Cochlear sensitivity in the lesser spear-nosed bat, Phyllostomus discolor

Behavioral auditory thresholds of Phyllostomus discolor are characterized by two threshold minima separated by an insensitive region at about 55 kHz (Esser and Daucher 1996). To investigate whether these characteristics are due to cochlear properties, we recorded distortion product otoacoustic emissions (DPOAEs) and calculated relative DPOAE threshold curves, which proved to be a good measure of cochlear sensitivity. Our results indicate that in P. discolor, cochlear sensitivity, as assessed by DPOAE recordings, does not show a threshold maximum at 55 kHz.
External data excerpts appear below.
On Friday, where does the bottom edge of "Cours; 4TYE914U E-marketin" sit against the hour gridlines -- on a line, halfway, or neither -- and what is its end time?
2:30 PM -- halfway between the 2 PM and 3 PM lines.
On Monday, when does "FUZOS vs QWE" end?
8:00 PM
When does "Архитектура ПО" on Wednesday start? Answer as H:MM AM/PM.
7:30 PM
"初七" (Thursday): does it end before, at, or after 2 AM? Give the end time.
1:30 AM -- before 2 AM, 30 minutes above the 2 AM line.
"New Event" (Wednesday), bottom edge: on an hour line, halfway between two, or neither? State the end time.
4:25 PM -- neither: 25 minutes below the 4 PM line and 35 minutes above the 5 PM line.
The DPOAE threshold curves display an absolute minimum at approximately 30 kHz, and from that frequency region, the threshold continuously increases without any pronounced irregularities. The frequency tuning properties of the cochlea, as assessed by DPOAE suppression tuning curves (STCs) reveal broad filter bandwidths with Q10dB values between 3.4 and 10.7. There are no frequency-specific specializations of cochlear tuning. The characteristic pattern of subsequent threshold maxima and minima at high frequencies observed in behavioral studies seems to be shaped by transfer characteristics of the outer ear and/or neuronal processing in the ascending auditory pathway rather than by cochlear mechanics.